Imagine you've just pushed a 9 lb baby out of you. You have been torn and cut, and stitched up, and you're still bleeding like you've been injecting heparin for a week and then been bitten by a lion. Your poor nether regions are in tatters, and even micturation stings like a bitch. You haven't actually eaten anything except the lumpen mess that passes for food in the NHS, and as such your bowels are feeling a little blocked anyway. Oh, and due to the aforementioned blood loss, you are on iron supplements - not a dietary requirement that is known to loosen the stools.

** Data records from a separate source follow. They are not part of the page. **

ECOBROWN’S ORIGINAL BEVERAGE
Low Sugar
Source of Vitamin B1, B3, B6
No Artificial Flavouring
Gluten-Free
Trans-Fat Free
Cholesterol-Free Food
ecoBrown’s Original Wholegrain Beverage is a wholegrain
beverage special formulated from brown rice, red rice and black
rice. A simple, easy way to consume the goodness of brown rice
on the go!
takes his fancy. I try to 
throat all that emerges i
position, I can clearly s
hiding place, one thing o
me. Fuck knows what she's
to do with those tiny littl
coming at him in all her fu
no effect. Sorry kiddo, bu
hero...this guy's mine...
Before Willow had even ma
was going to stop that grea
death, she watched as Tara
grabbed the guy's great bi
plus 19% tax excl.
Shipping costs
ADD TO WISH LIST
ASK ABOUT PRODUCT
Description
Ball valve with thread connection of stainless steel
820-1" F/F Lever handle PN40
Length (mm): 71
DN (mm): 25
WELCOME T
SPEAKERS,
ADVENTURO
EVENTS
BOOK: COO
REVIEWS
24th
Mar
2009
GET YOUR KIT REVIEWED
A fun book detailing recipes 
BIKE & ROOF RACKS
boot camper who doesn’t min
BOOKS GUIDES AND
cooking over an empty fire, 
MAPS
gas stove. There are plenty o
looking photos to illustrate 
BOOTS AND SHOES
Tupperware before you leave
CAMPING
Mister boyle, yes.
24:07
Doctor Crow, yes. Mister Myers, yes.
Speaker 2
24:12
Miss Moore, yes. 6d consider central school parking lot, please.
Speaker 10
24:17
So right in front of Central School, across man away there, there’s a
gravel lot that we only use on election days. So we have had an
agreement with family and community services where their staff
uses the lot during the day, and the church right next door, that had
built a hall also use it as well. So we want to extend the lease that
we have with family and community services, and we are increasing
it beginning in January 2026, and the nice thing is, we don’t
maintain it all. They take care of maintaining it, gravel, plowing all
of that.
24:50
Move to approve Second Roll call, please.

Plus which the delightful midwife has informed you that laxatives are only available to women who have had a grade 3+ tear + episiotomy - not your piffling grade 2 + episiotomy (in other words, MTFU).

So this was me sometime last year. Sitting on the (quite frankly filthy) bog in the post-natal ward. I could hear my newborn son screaming, but as I'd got my pants off and managed to lower myself onto the toilet without yelping, I couldn't do much about him. I started to push and in doing so ended up levitating several centimetres above the pan, whimpering and crying as it felt like several red hot pokers dipped in concentrated hydrochloric acid were nesting in my backside.

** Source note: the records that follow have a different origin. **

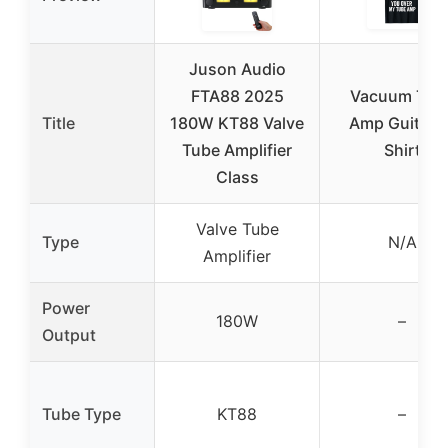
Juson Audio
FTA88 2025
Vacuum Tub
Title
180W KT88 Valve
Amp Guitar T
Tube Amplifier
Shirt
Class
Valve Tube
Type
N/A
Amplifier
Power
180W
–
Output
Tube Type
KT88
–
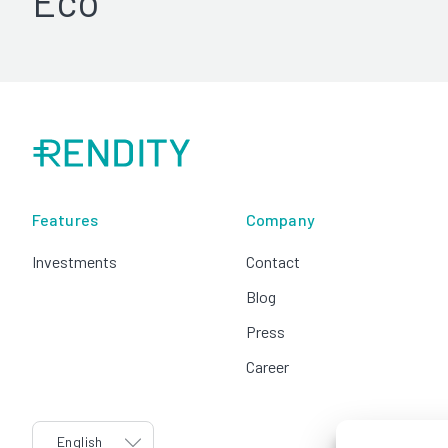
Eco
Features
Company
Investments
Contact
Blog
Press
Career
language
English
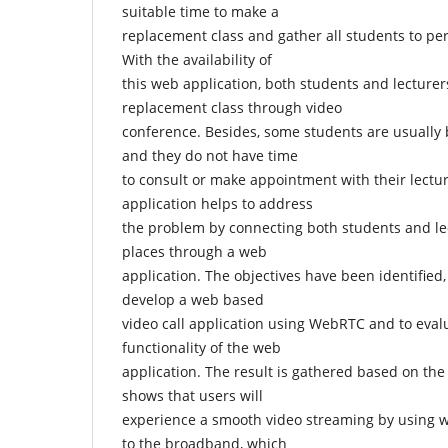
suitable time to make a
replacement class and gather all students to pe
With the availability of
this web application, both students and lecturer
replacement class through video
conference. Besides, some students are usually b
and they do not have time
to consult or make appointment with their lecture
application helps to address
the problem by connecting both students and le
places through a web
application. The objectives have been identified
develop a web based
video call application using WebRTC and to eva
functionality of the web
application. The result is gathered based on the
shows that users will
experience a smooth video streaming by using 
to the broadband, which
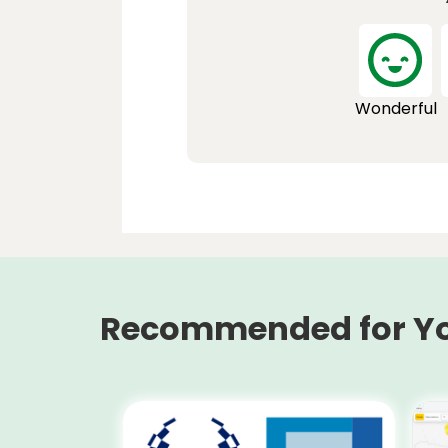
Wonderful
Recommended for Y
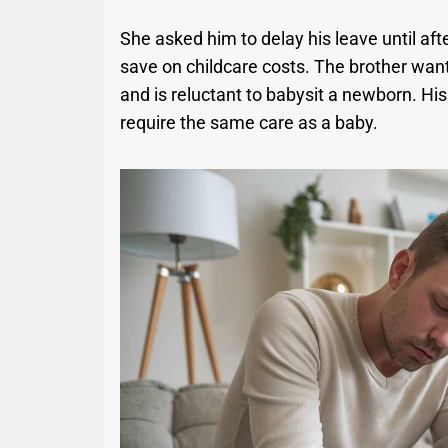
She asked him to delay his leave until aft
save on childcare costs. The brother wan
and is reluctant to babysit a newborn. His 
require the same care as a baby.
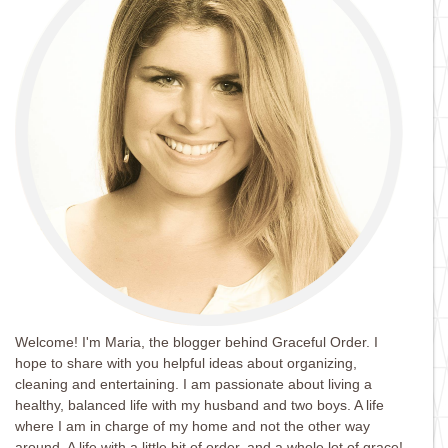
Welcome! I'm Maria, the blogger behind Graceful Order. I
hope to share with you helpful ideas about organizing,
cleaning and entertaining. I am passionate about living a
healthy, balanced life with my husband and two boys. A life
where I am in charge of my home and not the other way
around. A life with a little bit of order, and a whole lot of grace!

I sat (well, stood) there for what seemed like hours, straining and sweating, all the while I had tears cascading down my face and I could hear a sort of dull moaning sound, which I later concluded must have been me. After about 15 minutes of this, nothing had happened except that I had exhausted myself to the point of dizziness. I decided to do one last push, utilising the breathing tactics which had been unneccesary during the birth (thank you epidural, thank you!), and finally popped out the tiniest poo I've ever seen in my life. It was pathetic. A decent light microscope would even have had difficulty detecting this feebo-poo.

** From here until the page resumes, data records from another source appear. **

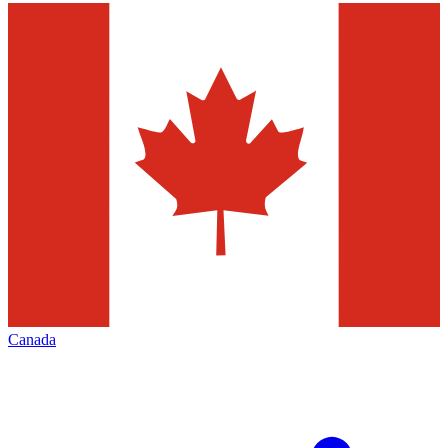
Canada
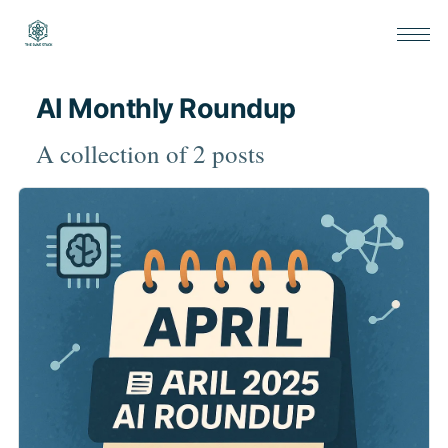
AI Monthly Roundup
A collection of 2 posts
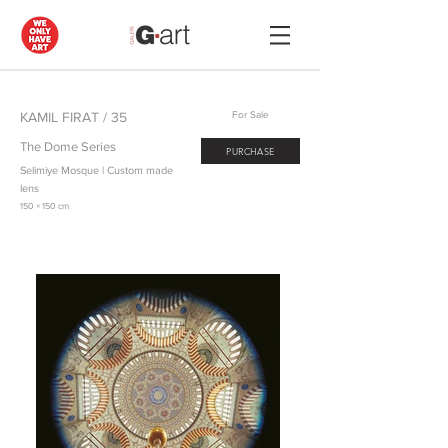
KAMIL FIRAT / 35
For Sale
The Dome Series
PURCHASE
Selimiye Mosque | Custom made
lens
150 × 150 cm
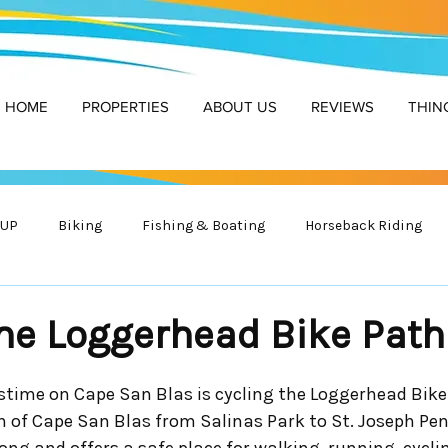
HOME
PROPERTIES
ABOUT US
REVIEWS
THIN
SUP
Biking
Fishing & Boating
Horseback Riding
r Safety
Golf
Wildlife
the Loggerhead Bike Path
astime on Cape San Blas is cycling the Loggerhead Bike
h of Cape San Blas from Salinas Park to St. Joseph Pen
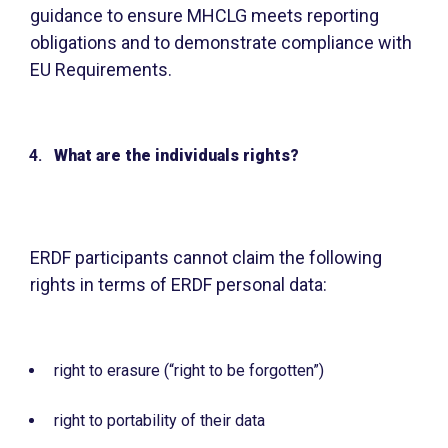
guidance to ensure MHCLG meets reporting
obligations and to demonstrate compliance with
EU Requirements.
What are the individuals rights?
ERDF participants cannot claim the following
rights in terms of ERDF personal data:
right to erasure (“right to be forgotten”)
right to portability of their data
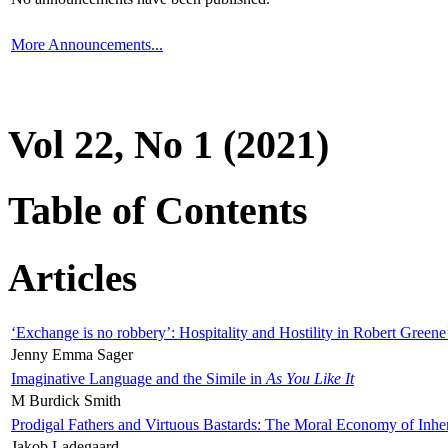
More Announcements...
Vol 22, No 1 (2021)
Table of Contents
Articles
‘Exchange is no robbery’: Hospitality and Hostility in Robert Greene
Jenny Emma Sager
Imaginative Language and the Simile in
As You Like It
M Burdick Smith
Prodigal Fathers and Virtuous Bastards: The Moral Economy of Inhe
Jakob Ladegaard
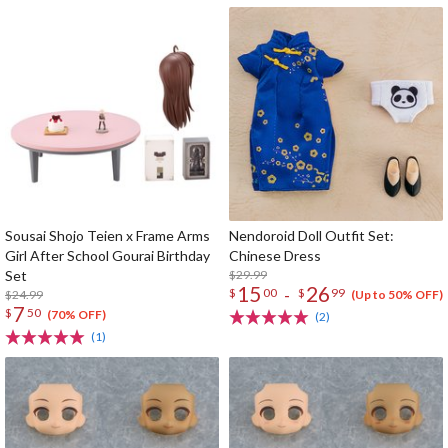
Sousai Shojo Teien x Frame Arms
Nendoroid Doll Outfit Set:
Girl After School Gourai Birthday
Chinese Dress
Set
$29.99
15
26
-
$
00
$
99
$24.99
(Up to 50% OFF)
7
$
50
(70% OFF)
(2)
(1)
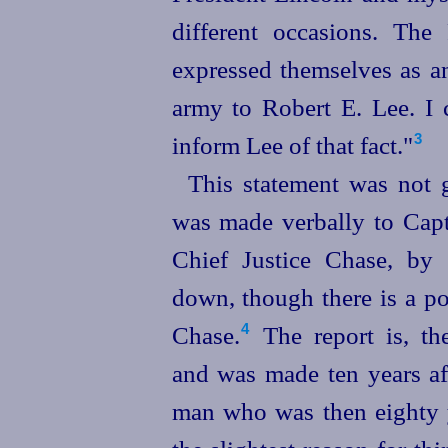
different occasions. The
expressed themselves as a
army to Robert E. Lee. I 
inform Lee of that fact."⁠
3
This statement was not g
was made verbally to Capt
Chief Justice Chase, by 
down, though there is a pos
Chase.⁠
The report is, the
4
and was made ten years aft
man who was then eighty y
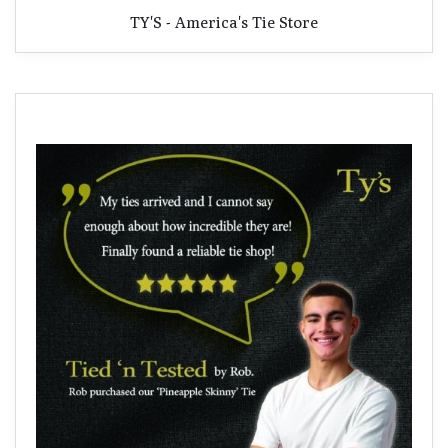
TY'S - America's Tie Store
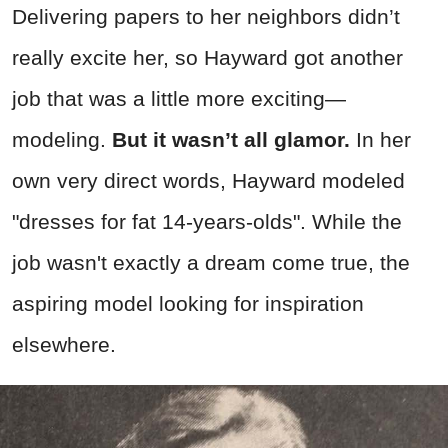
Delivering papers to her neighbors didn’t
really excite her, so Hayward got another
job that was a little more exciting—
modeling.
But it wasn’t all glamor.
In her
own very direct words, Hayward modeled
"dresses for fat 14-years-olds". While the
job wasn't exactly a dream come true, the
aspiring model looking for inspiration
elsewhere.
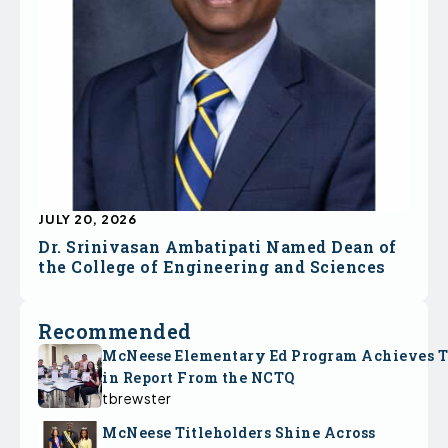
JULY 20, 2026
Dr. Srinivasan Ambatipati Named Dean of
the College of Engineering and Sciences
Recommended
McNeese Elementary Ed Program Achieves 
in Report From the NCTQ
tbrewster
McNeese Titleholders Shine Across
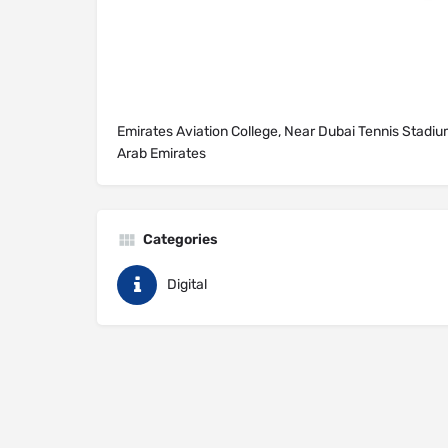
Emirates Aviation College, Near Dubai Tennis Stadiu
Arab Emirates
Categories
Digital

Still, I was able to proudly inform the midwife tht I had indeed defecated (although judging by the state of me, she probably thought I'd been flinging myself with gay abandon around an assault course, with my hair sticking out in clumps, and my marbled sweaty complexion), and thus was safe to leave the hospital.

(and once home, I did use laxatives, which was possibly a mistake, leading as it did to repeated trouser changes and mr vitamin c having to change the bedding at least once)
(, Tue 3 Aug 2010, 10:24, 4 replies)
Sounds rough
At least your son was healthy, so you can reflect on it without too much pain today.
(, Tue 3 Aug 2010, 11:37, closed)
Oooh, nasty!
Forcing out a turd with the consistency of carbon steel while your undercarriage is shattered sounds like hell on toast!

My sister didn't have this enforced poo when she gave birth, but then she did crap all over her feet during labour so I guess they'd seen enough. Then her uterus prolapsed, so that'll teach her!

Did you perhaps consider stretching your grade 2 into a 3 under the influence of the epidural in order to qualify for the magic shitting tablets?
(, Tue 3 Aug 2010, 12:10, closed)
For future reference and for anyone reading this needing the advice:
Lactulose is your friend. It's not a laxative but it softens everything making it easier to pass. Therefore avoiding some of the horrible laxative aftereffects.

That and you need to drink LOADS especially if you're breastfeeding, orange juice is also good as it helps you absorb your iron better and also helps the poo thing along too.

Yep, am a midwife. :)
(, Tue 3 Aug 2010, 15:18, closed)
If it's any consolation,
back I had my children, in the Dark Ages when labour was welcomed with an enema, a shave and a slap to the legs for whimpering, I did once manage to spray a particularly brutal midwife in the face with diarrhoea.